### Auszug:
Textlichen Beistand für die Herausarbeitung sprachlicher Eigenheiten holte sich Herausgeber Hackenschmidt etwa bei Dichter H.C. Artmann ("a r ogschöde buanwuascht") und den Liedermachern Ambros und Danzer: "A Kracherl und a Burnhaut, des hot mi oft scho virreghaut aufd Nocht, wann da Mogn krocht. I gib ma, bin i sehr am Sand, a Infusion beim Wirschtlstand, jawohl.“ (aus dem Lied "A Gulasch und a Seitel Bier").

Wann die Frankfurter erfunden wurden

Der Historiker Leonhard Weidinger zeichnet in seinem Text die Geschichte der Würste nach. Das Geräucherte reiche bis zu Homer zurück, sei bei den alten Griechen durch Vasenmalereien dokumentiert und wegen ihrer "Symbolik dekadent-sexueller Ausschweifung" in Konflikt mit dem aufkommenden Christentum geraten. Auch an Johann Georg Lahner, der 1805 die Frankfurter - die außerhalb Österreichs "Wiener Würstchen" heißen - erfunden hat, wird erinnert.

### Aufgabe A:
Übersetze den folgenden Satz aus dem Auszug über die Geschichte der Würste ins Englische: „Der Historiker Leonhard Weidinger zeichnet in seinem Text die Geschichte der Würste nach.“
Der Auszug und die Einträge haben unterschiedliche Quellen.

### Gespeicherte Daten:
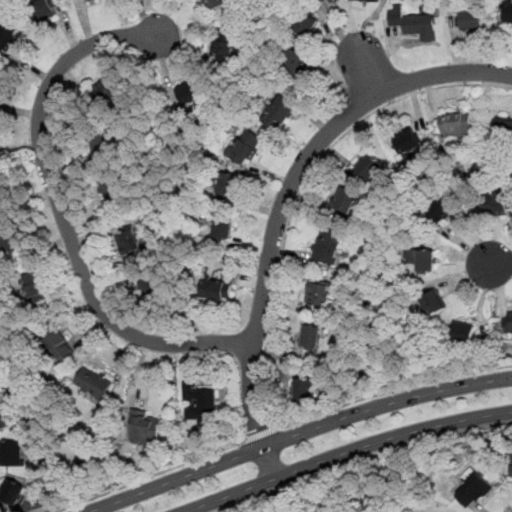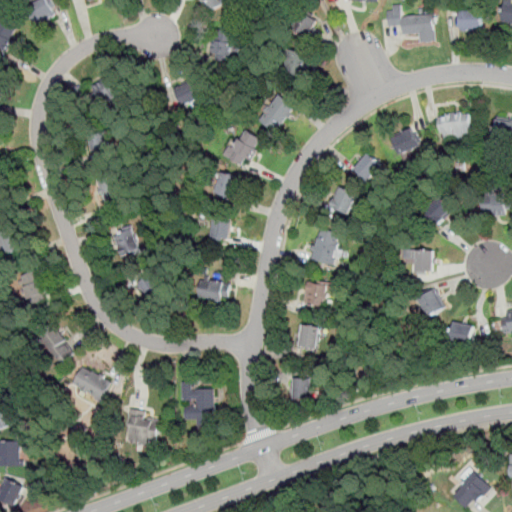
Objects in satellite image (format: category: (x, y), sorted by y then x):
building: (90, 0)
building: (363, 0)
building: (366, 0)
building: (212, 4)
building: (213, 4)
building: (43, 10)
building: (508, 11)
building: (43, 12)
building: (504, 13)
building: (473, 19)
building: (472, 21)
building: (310, 23)
building: (414, 23)
building: (306, 24)
building: (422, 26)
building: (9, 30)
building: (7, 36)
building: (223, 46)
building: (223, 46)
building: (298, 63)
building: (300, 63)
building: (100, 89)
building: (189, 92)
building: (109, 93)
building: (189, 93)
building: (278, 112)
building: (279, 112)
building: (455, 124)
building: (457, 126)
building: (504, 127)
building: (504, 128)
building: (99, 138)
building: (408, 140)
building: (101, 142)
building: (408, 142)
building: (0, 147)
building: (248, 147)
building: (246, 149)
building: (369, 165)
building: (370, 167)
building: (229, 185)
building: (230, 186)
road: (303, 188)
building: (114, 191)
building: (114, 192)
building: (2, 194)
building: (346, 199)
building: (345, 200)
road: (284, 202)
building: (499, 204)
building: (496, 205)
building: (442, 211)
road: (62, 213)
building: (433, 215)
building: (223, 226)
building: (224, 228)
building: (11, 242)
building: (129, 242)
building: (10, 243)
building: (128, 243)
building: (328, 246)
building: (328, 247)
building: (426, 260)
building: (426, 260)
road: (500, 260)
building: (150, 285)
building: (33, 287)
building: (36, 287)
building: (154, 287)
building: (218, 290)
building: (216, 291)
building: (318, 295)
building: (320, 295)
building: (433, 302)
building: (433, 302)
building: (507, 322)
building: (508, 322)
building: (463, 331)
building: (463, 332)
building: (311, 336)
building: (313, 341)
building: (59, 343)
building: (61, 346)
building: (94, 382)
building: (95, 384)
building: (304, 388)
building: (304, 389)
road: (391, 391)
building: (200, 403)
building: (200, 405)
building: (3, 422)
building: (144, 428)
building: (146, 431)
road: (465, 432)
road: (297, 434)
road: (257, 435)
road: (345, 451)
building: (11, 452)
building: (12, 455)
building: (511, 470)
road: (320, 475)
road: (147, 476)
building: (473, 488)
building: (473, 490)
building: (15, 495)
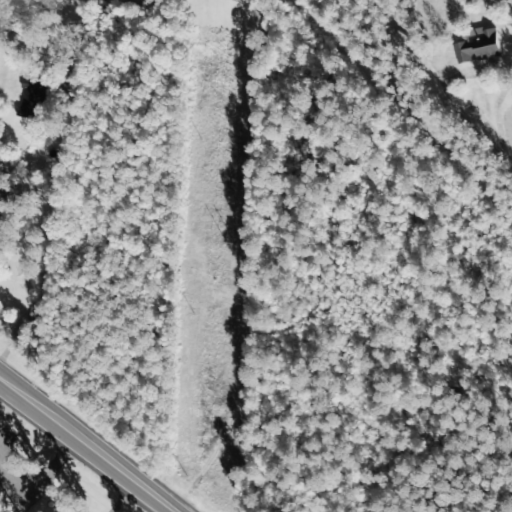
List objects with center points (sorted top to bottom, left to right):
building: (472, 46)
building: (3, 196)
building: (36, 311)
road: (88, 445)
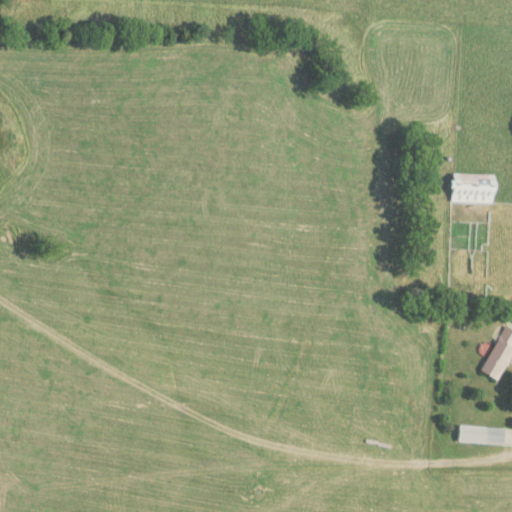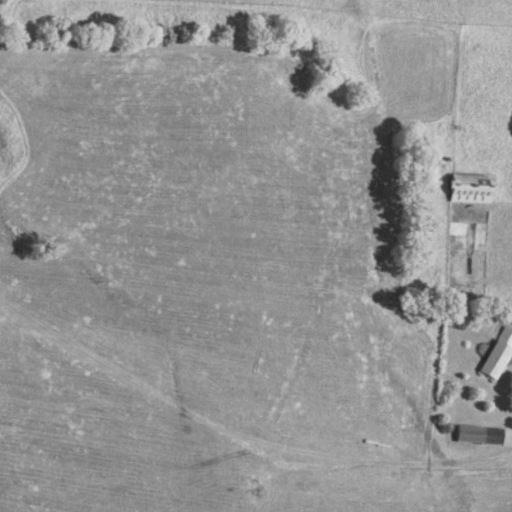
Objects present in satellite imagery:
building: (466, 189)
building: (495, 354)
building: (476, 435)
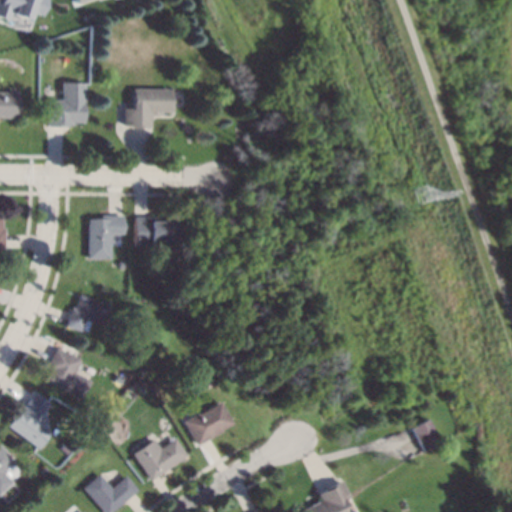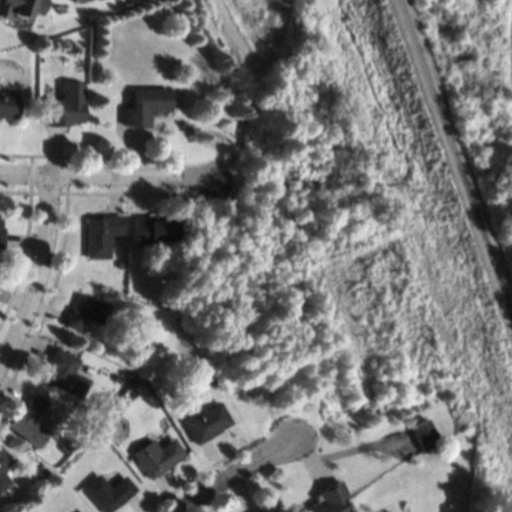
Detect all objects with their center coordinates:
building: (78, 0)
building: (20, 8)
crop: (504, 55)
building: (9, 103)
building: (8, 104)
building: (65, 105)
building: (144, 105)
building: (66, 106)
building: (145, 106)
road: (455, 157)
park: (449, 169)
road: (107, 171)
building: (0, 228)
building: (151, 229)
building: (152, 229)
building: (99, 234)
building: (1, 235)
building: (101, 235)
road: (36, 261)
building: (84, 312)
building: (85, 313)
building: (130, 359)
building: (63, 373)
building: (64, 373)
building: (210, 383)
building: (30, 421)
building: (30, 421)
building: (205, 422)
building: (206, 422)
building: (121, 432)
building: (423, 434)
building: (424, 435)
building: (156, 456)
building: (157, 456)
building: (4, 468)
building: (4, 468)
building: (44, 471)
road: (227, 472)
building: (107, 491)
building: (108, 492)
building: (327, 500)
building: (328, 501)
building: (80, 511)
building: (82, 511)
building: (257, 511)
building: (258, 511)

### Aufgabe B:
Ändere in den Einträgen vom Anfang bis einschließlich der Zeile mit „building: (114, 191)“ jedes „building“ zu „house“ und gib nur diese Zeilen sonst unverändert wieder, ohne die Bilder.

### Antwort A:
In his text, the historian Leonhard Weidinger traces the history of sausages.

### Antwort B:
Objects in satellite image (format: category: (x, y), sorted by y then x):
house: (90, 0)
house: (363, 0)
house: (366, 0)
house: (212, 4)
house: (213, 4)
house: (43, 10)
house: (508, 11)
house: (43, 12)
house: (504, 13)
house: (473, 19)
house: (472, 21)
house: (310, 23)
house: (414, 23)
house: (306, 24)
house: (422, 26)
house: (9, 30)
house: (7, 36)
house: (223, 46)
house: (223, 46)
house: (298, 63)
house: (300, 63)
house: (100, 89)
house: (189, 92)
house: (109, 93)
house: (189, 93)
house: (278, 112)
house: (279, 112)
house: (455, 124)
house: (457, 126)
house: (504, 127)
house: (504, 128)
house: (99, 138)
house: (408, 140)
house: (101, 142)
house: (408, 142)
house: (0, 147)
house: (248, 147)
house: (246, 149)
house: (369, 165)
house: (370, 167)
house: (229, 185)
house: (230, 186)
road: (303, 188)
house: (114, 191)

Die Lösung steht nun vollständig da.